**TRY IT**
Among the lines below, a stretch begins at the one with "palumbus | * | * |" and ends at the one with "tinnunculus | * | * |". Repeat that stretch exactly, ends included.

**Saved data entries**
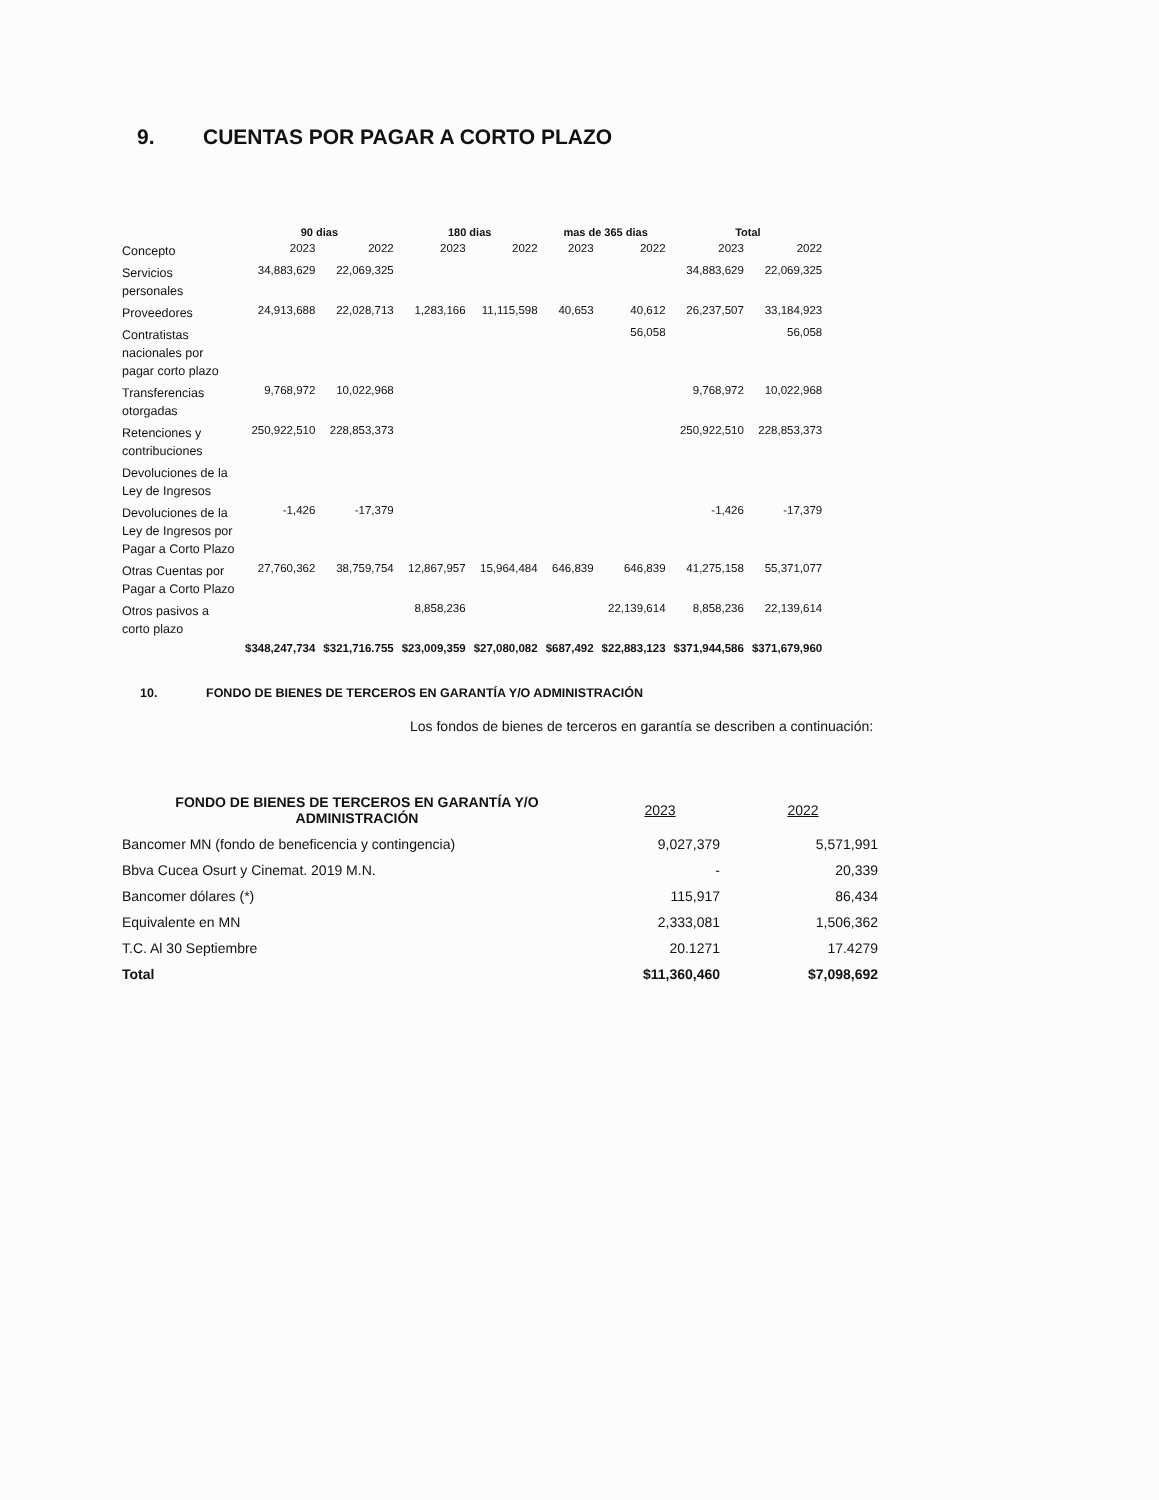9. CUENTAS POR PAGAR A CORTO PLAZO
| | 90 dias | | 180 dias | | mas de 365 dias | | Total | |
| --- | --- | --- | --- | --- | --- | --- | --- | --- |
| Concepto | 2023 | 2022 | 2023 | 2022 | 2023 | 2022 | 2023 | 2022 |
| Servicios personales | 34,883,629 | 22,069,325 | | | | | 34,883,629 | 22,069,325 |
| Proveedores | 24,913,688 | 22,028,713 | 1,283,166 | 11,115,598 | 40,653 | 40,612 | 26,237,507 | 33,184,923 |
| Contratistas nacionales por pagar corto plazo | | | | | | 56,058 | | 56,058 |
| Transferencias otorgadas | 9,768,972 | 10,022,968 | | | | | 9,768,972 | 10,022,968 |
| Retenciones y contribuciones | 250,922,510 | 228,853,373 | | | | | 250,922,510 | 228,853,373 |
| Devoluciones de la Ley de Ingresos | | | | | | | | |
| Devoluciones de la Ley de Ingresos por Pagar a Corto Plazo | -1,426 | -17,379 | | | | | -1,426 | -17,379 |
| Otras Cuentas por Pagar a Corto Plazo | 27,760,362 | 38,759,754 | 12,867,957 | 15,964,484 | 646,839 | 646,839 | 41,275,158 | 55,371,077 |
| Otros pasivos a corto plazo | | | 8,858,236 | | | 22,139,614 | 8,858,236 | 22,139,614 |
| | $348,247,734 | $321,716.755 | $23,009,359 | $27,080,082 | $687,492 | $22,883,123 | $371,944,586 | $371,679,960 |
10. FONDO DE BIENES DE TERCEROS EN GARANTÍA Y/O ADMINISTRACIÓN
Los fondos de bienes de terceros en garantía se describen a continuación:
| FONDO DE BIENES DE TERCEROS EN GARANTÍA Y/O ADMINISTRACIÓN | 2023 | 2022 |
| --- | --- | --- |
| Bancomer MN (fondo de beneficencia y contingencia) | 9,027,379 | 5,571,991 |
| Bbva Cucea Osurt y Cinemat. 2019 M.N. | - | 20,339 |
| Bancomer dólares (*) | 115,917 | 86,434 |
| Equivalente en MN | 2,333,081 | 1,506,362 |
| T.C. Al 30 Septiembre | 20.1271 | 17.4279 |
| Total | $11,360,460 | $7,098,692 |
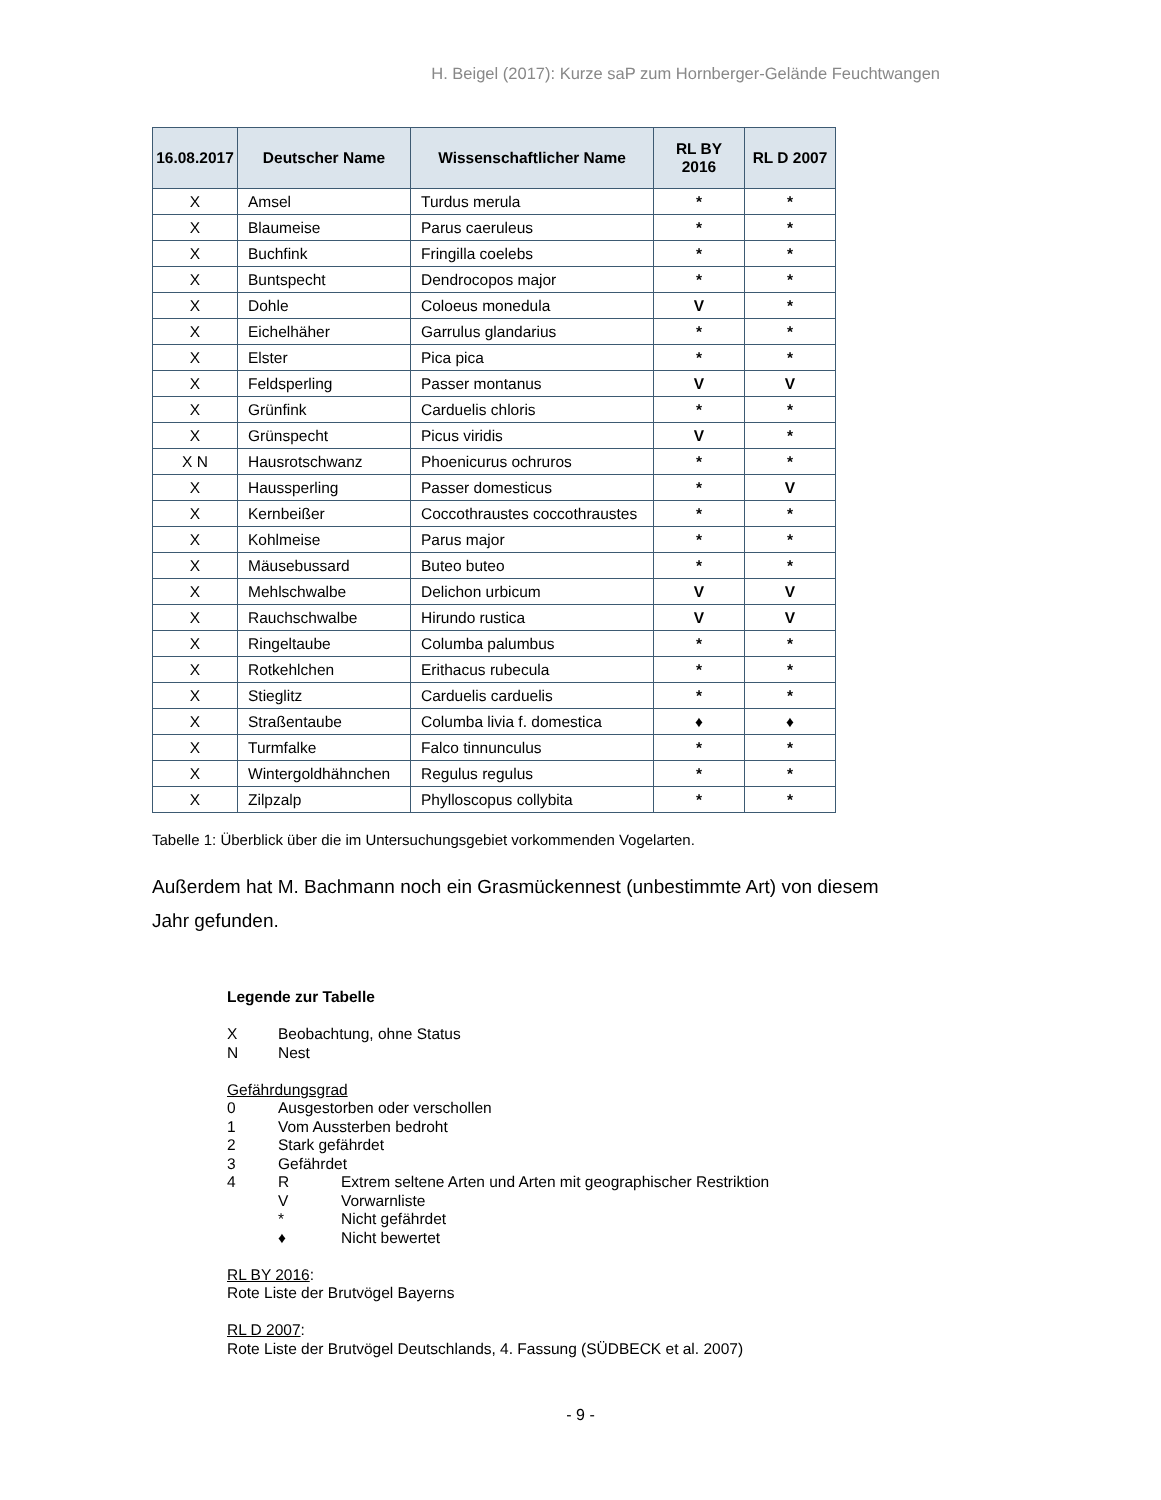H. Beigel (2017): Kurze saP zum Hornberger-Gelände Feuchtwangen
| 16.08.2017 | Deutscher Name | Wissenschaftlicher Name | RL BY 2016 | RL D 2007 |
| --- | --- | --- | --- | --- |
| X | Amsel | Turdus merula | * | * |
| X | Blaumeise | Parus caeruleus | * | * |
| X | Buchfink | Fringilla coelebs | * | * |
| X | Buntspecht | Dendrocopos major | * | * |
| X | Dohle | Coloeus monedula | V | * |
| X | Eichelhäher | Garrulus glandarius | * | * |
| X | Elster | Pica pica | * | * |
| X | Feldsperling | Passer montanus | V | V |
| X | Grünfink | Carduelis chloris | * | * |
| X | Grünspecht | Picus viridis | V | * |
| X N | Hausrotschwanz | Phoenicurus ochruros | * | * |
| X | Haussperling | Passer domesticus | * | V |
| X | Kernbeißer | Coccothraustes coccothraustes | * | * |
| X | Kohlmeise | Parus major | * | * |
| X | Mäusebussard | Buteo buteo | * | * |
| X | Mehlschwalbe | Delichon urbicum | V | V |
| X | Rauchschwalbe | Hirundo rustica | V | V |
| X | Ringeltaube | Columba palumbus | * | * |
| X | Rotkehlchen | Erithacus rubecula | * | * |
| X | Stieglitz | Carduelis carduelis | * | * |
| X | Straßentaube | Columba livia f. domestica | ♦ | ♦ |
| X | Turmfalke | Falco tinnunculus | * | * |
| X | Wintergoldhähnchen | Regulus regulus | * | * |
| X | Zilpzalp | Phylloscopus collybita | * | * |
Tabelle 1: Überblick über die im Untersuchungsgebiet vorkommenden Vogelarten.
Außerdem hat M. Bachmann noch ein Grasmückennest (unbestimmte Art) von diesem Jahr gefunden.
Legende zur Tabelle
X Beobachtung, ohne Status
N Nest
Gefährdungsgrad
0 Ausgestorben oder verschollen
1 Vom Aussterben bedroht
2 Stark gefährdet
3 Gefährdet
4 R Extrem seltene Arten und Arten mit geographischer Restriktion
V Vorwarnliste
* Nicht gefährdet
♦ Nicht bewertet
RL BY 2016:
Rote Liste der Brutvögel Bayerns
RL D 2007:
Rote Liste der Brutvögel Deutschlands, 4. Fassung (SÜDBECK et al. 2007)
- 9 -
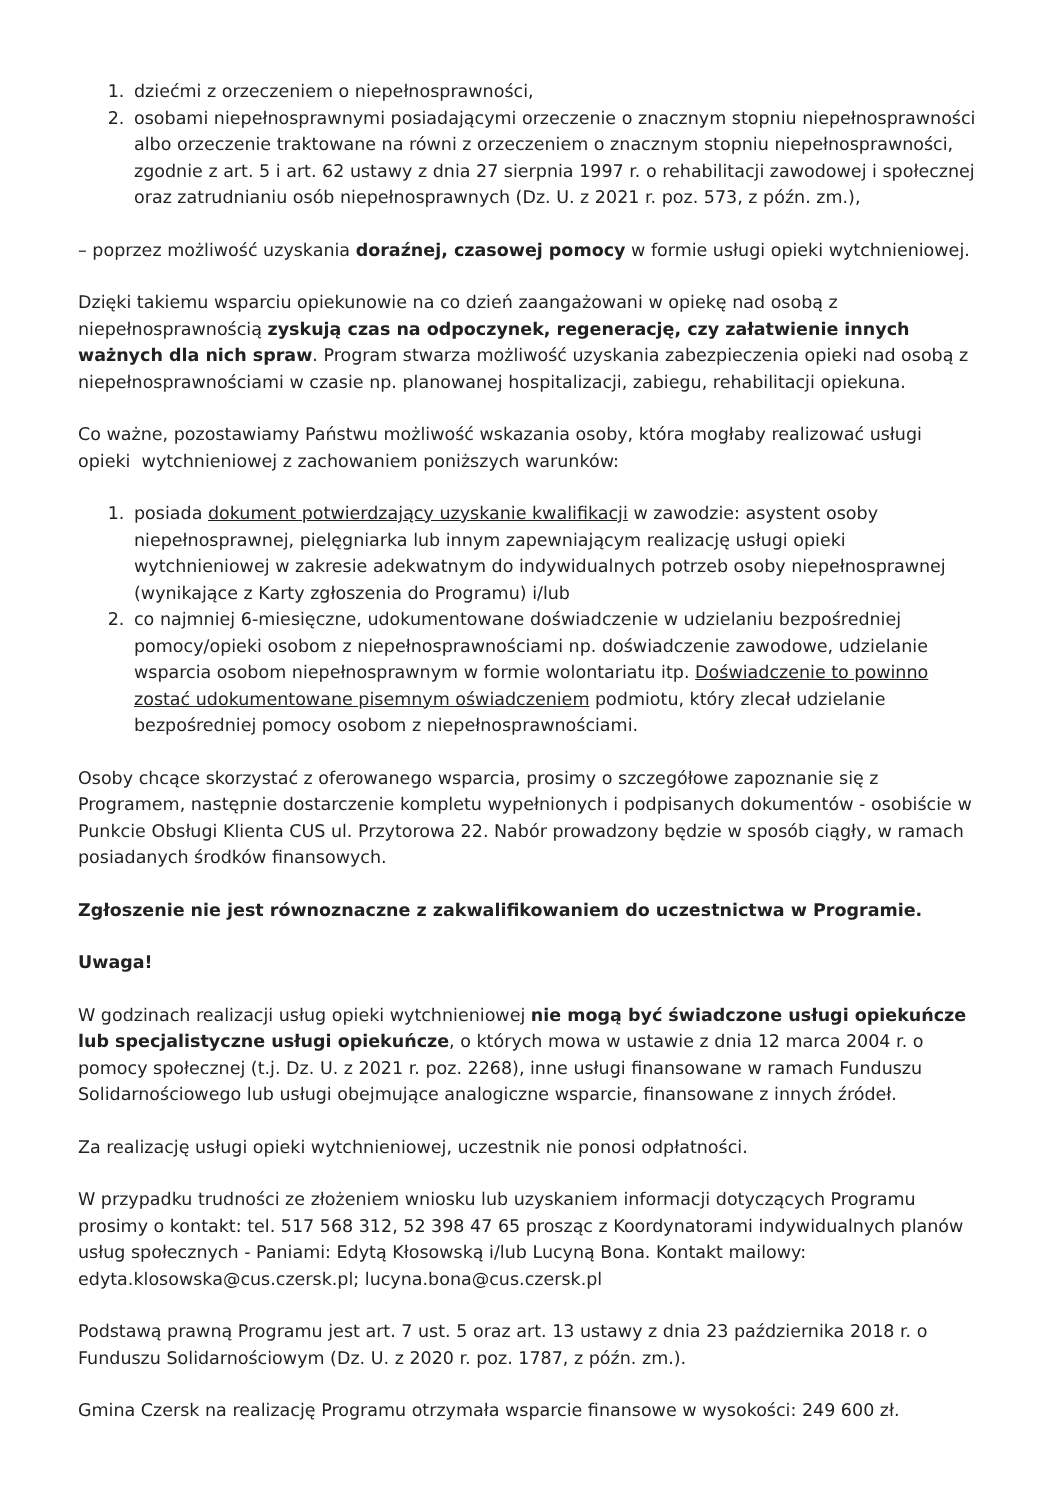1. dziećmi z orzeczeniem o niepełnosprawności,
2. osobami niepełnosprawnymi posiadającymi orzeczenie o znacznym stopniu niepełnosprawności albo orzeczenie traktowane na równi z orzeczeniem o znacznym stopniu niepełnosprawności, zgodnie z art. 5 i art. 62 ustawy z dnia 27 sierpnia 1997 r. o rehabilitacji zawodowej i społecznej oraz zatrudnianiu osób niepełnosprawnych (Dz. U. z 2021 r. poz. 573, z późn. zm.),
– poprzez możliwość uzyskania doraźnej, czasowej pomocy w formie usługi opieki wytchnieniowej.
Dzięki takiemu wsparciu opiekunowie na co dzień zaangażowani w opiekę nad osobą z niepełnosprawnością zyskują czas na odpoczynek, regenerację, czy załatwienie innych ważnych dla nich spraw. Program stwarza możliwość uzyskania zabezpieczenia opieki nad osobą z niepełnosprawnościami w czasie np. planowanej hospitalizacji, zabiegu, rehabilitacji opiekuna.
Co ważne, pozostawiamy Państwu możliwość wskazania osoby, która mogłaby realizować usługi opieki wytchnieniowej z zachowaniem poniższych warunków:
1. posiada dokument potwierdzający uzyskanie kwalifikacji w zawodzie: asystent osoby niepełnosprawnej, pielęgniarka lub innym zapewniającym realizację usługi opieki wytchnieniowej w zakresie adekwatnym do indywidualnych potrzeb osoby niepełnosprawnej (wynikające z Karty zgłoszenia do Programu) i/lub
2. co najmniej 6-miesięczne, udokumentowane doświadczenie w udzielaniu bezpośredniej pomocy/opieki osobom z niepełnosprawnościami np. doświadczenie zawodowe, udzielanie wsparcia osobom niepełnosprawnym w formie wolontariatu itp. Doświadczenie to powinno zostać udokumentowane pisemnym oświadczeniem podmiotu, który zlecał udzielanie bezpośredniej pomocy osobom z niepełnosprawnościami.
Osoby chcące skorzystać z oferowanego wsparcia, prosimy o szczegółowe zapoznanie się z Programem, następnie dostarczenie kompletu wypełnionych i podpisanych dokumentów - osobiście w Punkcie Obsługi Klienta CUS ul. Przytorowa 22. Nabór prowadzony będzie w sposób ciągły, w ramach posiadanych środków finansowych.
Zgłoszenie nie jest równoznaczne z zakwalifikowaniem do uczestnictwa w Programie.
Uwaga!
W godzinach realizacji usług opieki wytchnieniowej nie mogą być świadczone usługi opiekuńcze lub specjalistyczne usługi opiekuńcze, o których mowa w ustawie z dnia 12 marca 2004 r. o pomocy społecznej (t.j. Dz. U. z 2021 r. poz. 2268), inne usługi finansowane w ramach Funduszu Solidarnościowego lub usługi obejmujące analogiczne wsparcie, finansowane z innych źródeł.
Za realizację usługi opieki wytchnieniowej, uczestnik nie ponosi odpłatności.
W przypadku trudności ze złożeniem wniosku lub uzyskaniem informacji dotyczących Programu prosimy o kontakt: tel. 517 568 312, 52 398 47 65 prosząc z Koordynatorami indywidualnych planów usług społecznych - Paniami: Edytą Kłosowską i/lub Lucyną Bona. Kontakt mailowy: edyta.klosowska@cus.czersk.pl; lucyna.bona@cus.czersk.pl
Podstawą prawną Programu jest art. 7 ust. 5 oraz art. 13 ustawy z dnia 23 października 2018 r. o Funduszu Solidarnościowym (Dz. U. z 2020 r. poz. 1787, z późn. zm.).
Gmina Czersk na realizację Programu otrzymała wsparcie finansowe w wysokości: 249 600 zł.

**FINISHED EXERCISE**
| X | Ringeltaube | Columba palumbus | * | * |
| X | Rotkehlchen | Erithacus rubecula | * | * |
| X | Stieglitz | Carduelis carduelis | * | * |
| X | Straßentaube | Columba livia f. domestica | ♦ | ♦ |
| X | Turmfalke | Falco tinnunculus | * | * |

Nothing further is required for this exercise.